"""
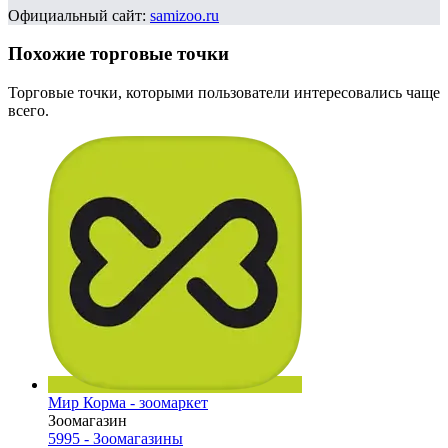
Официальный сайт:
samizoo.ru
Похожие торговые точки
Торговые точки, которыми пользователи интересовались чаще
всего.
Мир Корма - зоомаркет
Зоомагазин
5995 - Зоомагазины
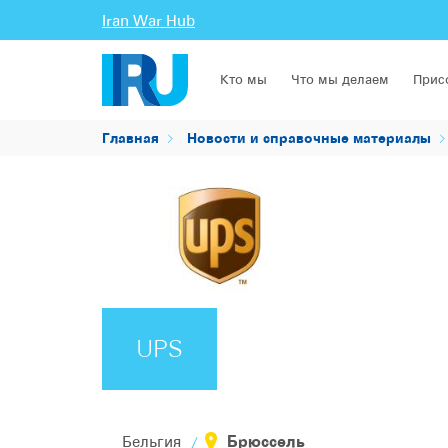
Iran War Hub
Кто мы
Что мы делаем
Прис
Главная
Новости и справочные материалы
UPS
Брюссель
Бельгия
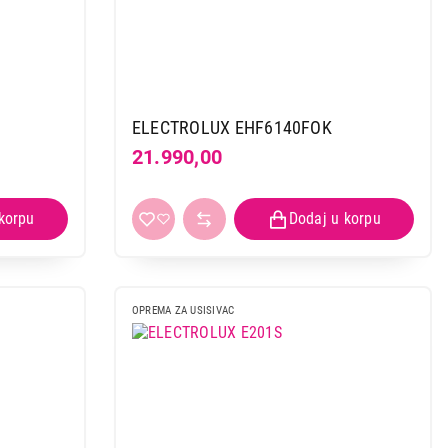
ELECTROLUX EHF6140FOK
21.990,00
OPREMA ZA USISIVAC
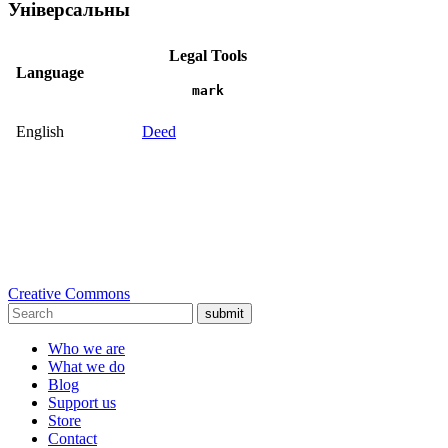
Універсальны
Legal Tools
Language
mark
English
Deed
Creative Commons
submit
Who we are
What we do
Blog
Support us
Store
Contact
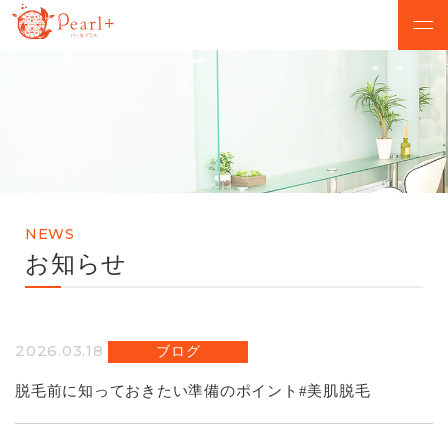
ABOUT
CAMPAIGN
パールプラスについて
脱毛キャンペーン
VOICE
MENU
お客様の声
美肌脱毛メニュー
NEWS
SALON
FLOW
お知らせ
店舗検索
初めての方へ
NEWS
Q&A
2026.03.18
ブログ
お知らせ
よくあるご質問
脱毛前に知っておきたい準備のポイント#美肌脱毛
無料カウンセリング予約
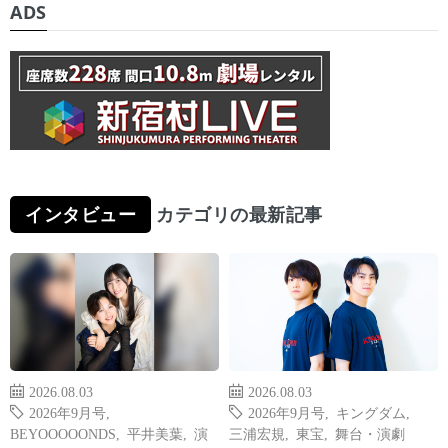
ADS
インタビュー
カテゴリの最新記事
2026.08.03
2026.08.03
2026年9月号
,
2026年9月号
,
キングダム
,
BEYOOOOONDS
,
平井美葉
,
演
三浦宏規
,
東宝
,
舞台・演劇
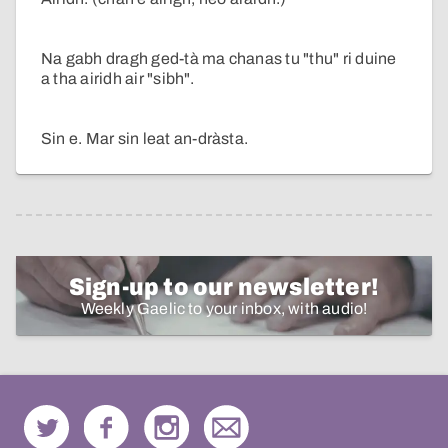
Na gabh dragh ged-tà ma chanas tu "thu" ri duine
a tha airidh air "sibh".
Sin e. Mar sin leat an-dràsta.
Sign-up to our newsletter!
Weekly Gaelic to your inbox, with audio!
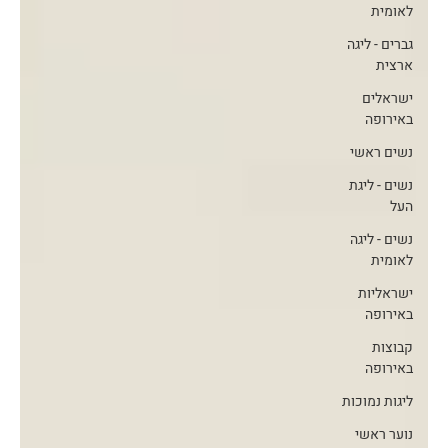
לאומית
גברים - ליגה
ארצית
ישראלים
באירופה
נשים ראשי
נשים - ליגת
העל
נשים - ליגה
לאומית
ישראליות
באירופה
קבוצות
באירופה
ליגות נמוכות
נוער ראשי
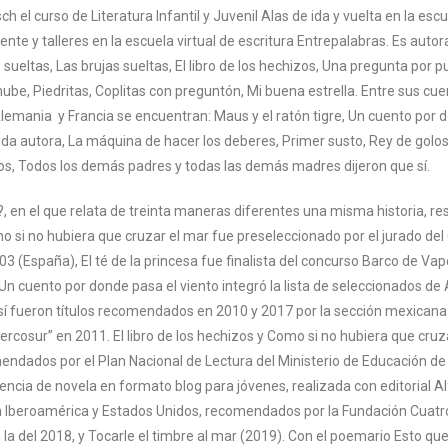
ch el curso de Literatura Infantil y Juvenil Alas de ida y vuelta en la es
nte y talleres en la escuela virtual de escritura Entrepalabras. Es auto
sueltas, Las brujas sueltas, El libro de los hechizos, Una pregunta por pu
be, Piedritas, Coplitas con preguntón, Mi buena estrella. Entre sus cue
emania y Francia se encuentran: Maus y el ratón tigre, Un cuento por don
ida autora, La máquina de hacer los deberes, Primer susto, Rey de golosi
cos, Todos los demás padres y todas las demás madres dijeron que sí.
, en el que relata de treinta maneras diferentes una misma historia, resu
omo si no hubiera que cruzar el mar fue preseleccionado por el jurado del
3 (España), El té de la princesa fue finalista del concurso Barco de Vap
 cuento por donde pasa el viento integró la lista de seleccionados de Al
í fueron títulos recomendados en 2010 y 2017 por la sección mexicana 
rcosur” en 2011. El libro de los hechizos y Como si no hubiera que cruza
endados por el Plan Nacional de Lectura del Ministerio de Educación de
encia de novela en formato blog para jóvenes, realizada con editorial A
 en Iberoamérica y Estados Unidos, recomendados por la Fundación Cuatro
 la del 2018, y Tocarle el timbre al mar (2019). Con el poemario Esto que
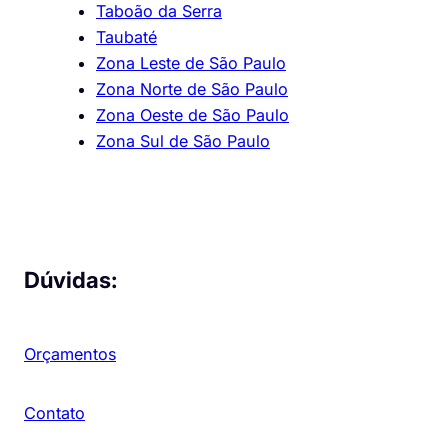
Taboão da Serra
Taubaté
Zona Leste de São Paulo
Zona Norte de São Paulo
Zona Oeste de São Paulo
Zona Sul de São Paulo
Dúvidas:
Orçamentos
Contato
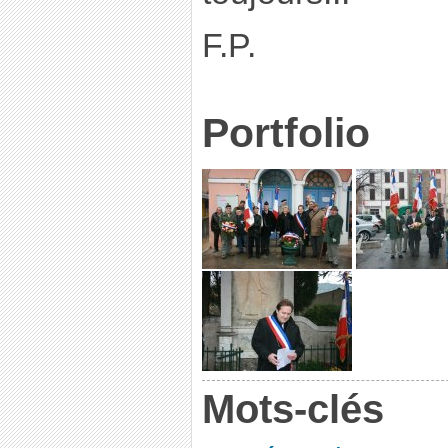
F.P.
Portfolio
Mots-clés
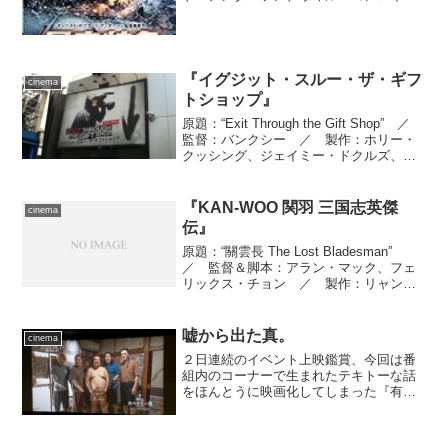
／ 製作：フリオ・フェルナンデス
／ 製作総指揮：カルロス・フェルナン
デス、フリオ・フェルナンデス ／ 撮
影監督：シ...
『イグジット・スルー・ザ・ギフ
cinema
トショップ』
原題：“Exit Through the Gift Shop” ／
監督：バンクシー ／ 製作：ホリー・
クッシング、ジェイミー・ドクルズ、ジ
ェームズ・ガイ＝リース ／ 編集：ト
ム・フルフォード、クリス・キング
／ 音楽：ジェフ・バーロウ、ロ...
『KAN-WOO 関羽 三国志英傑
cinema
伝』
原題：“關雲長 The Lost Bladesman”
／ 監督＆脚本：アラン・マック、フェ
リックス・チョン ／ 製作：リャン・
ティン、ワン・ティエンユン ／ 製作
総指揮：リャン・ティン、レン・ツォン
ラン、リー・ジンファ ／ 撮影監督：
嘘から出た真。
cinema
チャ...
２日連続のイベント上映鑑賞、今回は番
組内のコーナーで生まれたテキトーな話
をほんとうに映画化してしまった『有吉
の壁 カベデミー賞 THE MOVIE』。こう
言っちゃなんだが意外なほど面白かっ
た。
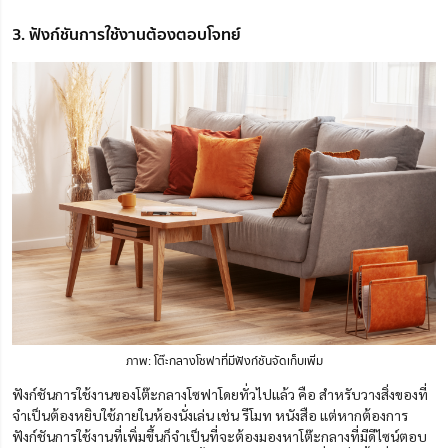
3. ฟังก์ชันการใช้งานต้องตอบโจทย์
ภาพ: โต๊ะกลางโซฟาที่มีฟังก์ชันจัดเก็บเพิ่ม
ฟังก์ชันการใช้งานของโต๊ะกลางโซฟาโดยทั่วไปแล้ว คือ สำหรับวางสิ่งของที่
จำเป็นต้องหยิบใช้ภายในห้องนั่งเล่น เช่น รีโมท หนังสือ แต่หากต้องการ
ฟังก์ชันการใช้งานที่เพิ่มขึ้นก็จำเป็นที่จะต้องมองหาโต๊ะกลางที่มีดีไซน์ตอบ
"""
Please copy each line of the entries in which the word "точки" shows up.

Похожие торговые точки
Торговые точки, которыми пользователи интересовались чаще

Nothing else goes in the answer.